To-do item. Convert every line of text in the material below into a JSON list of strings, one string per line, and leave out blank lines and the pictures.

Provided material Start Marker

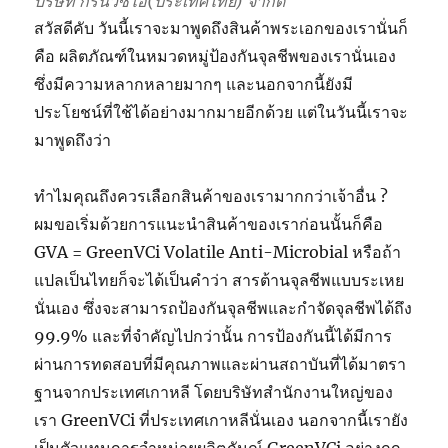
บริษัท กรีนวีซีไอ(ประเทศไทย) จำกัด
สวัสดีคับ วันนี้เราจะมาพูดถึงสินค้าพระเอกของเรานั่นก็
คือ ผลิตภัณฑ์ในหมวดหมู่ป้องกันจุลชีพของเรานั่นเอง
ซึ่งมีความหลากหลายมากๆ และนอกจากนี้ยังมี
ประโยชน์ที่ใช้ได้อย่างมากมายอีกด้วย แต่ในวันนี้เราจะ
มาพูดถึงว่า
ทำไมคุณถึงควรเลือกสินค้าของเรามากกว่าเจ้าอื่น ?
ผมขอเริ่มด้วยการแนะนำสินค้าของเราก่อนนั้นก็คือ
GVA = GreenVCi Volatile Anti-Microbial หรือถ้า
แปลเป็นไทยก็จะได้เป็นคำว่า สารต้านจุลชีพแบบระเหย
นั่นเอง ซึ่งจะสามารถป้องกันจุลชีพและกำจัดจุลชีพได้ถึง
99.9% และที่จำคัญไปกว่านั้น การป้องกันนี้ได้มีการ
ผ่านการทดสอบที่มีคุณภาพและผ่านสถาบันที่ได้มาตรา
ฐานจากประเทศเกาหลี โดยบริษัทสำนักงานใหญ่ของ
เรา GreenVCi ที่ประเทศเกาหลีนั่นเอง นอกจากนี้เรายัง
เป็นตัวแทนการจำหน่ายผลิตภันณ์ GreenVCi อย่างถูก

Provided material End Marker

Solved problem.
[
  "บริษัท กรีนวีซีไอ(ประเทศไทย) จำกัด",
  "สวัสดีคับ วันนี้เราจะมาพูดถึงสินค้าพระเอกของเรานั่นก็",
  "คือ ผลิตภัณฑ์ในหมวดหมู่ป้องกันจุลชีพของเรานั่นเอง",
  "ซึ่งมีความหลากหลายมากๆ และนอกจากนี้ยังมี",
  "ประโยชน์ที่ใช้ได้อย่างมากมายอีกด้วย แต่ในวันนี้เราจะ",
  "มาพูดถึงว่า",
  "ทำไมคุณถึงควรเลือกสินค้าของเรามากกว่าเจ้าอื่น ?",
  "ผมขอเริ่มด้วยการแนะนำสินค้าของเราก่อนนั้นก็คือ",
  "GVA = GreenVCi Volatile Anti-Microbial หรือถ้า",
  "แปลเป็นไทยก็จะได้เป็นคำว่า สารต้านจุลชีพแบบระเหย",
  "นั่นเอง ซึ่งจะสามารถป้องกันจุลชีพและกำจัดจุลชีพได้ถึง",
  "99.9% และที่จำคัญไปกว่านั้น การป้องกันนี้ได้มีการ",
  "ผ่านการทดสอบที่มีคุณภาพและผ่านสถาบันที่ได้มาตรา",
  "ฐานจากประเทศเกาหลี โดยบริษัทสำนักงานใหญ่ของ",
  "เรา GreenVCi ที่ประเทศเกาหลีนั่นเอง นอกจากนี้เรายัง",
  "เป็นตัวแทนการจำหน่ายผลิตภันณ์ GreenVCi อย่างถูก"
]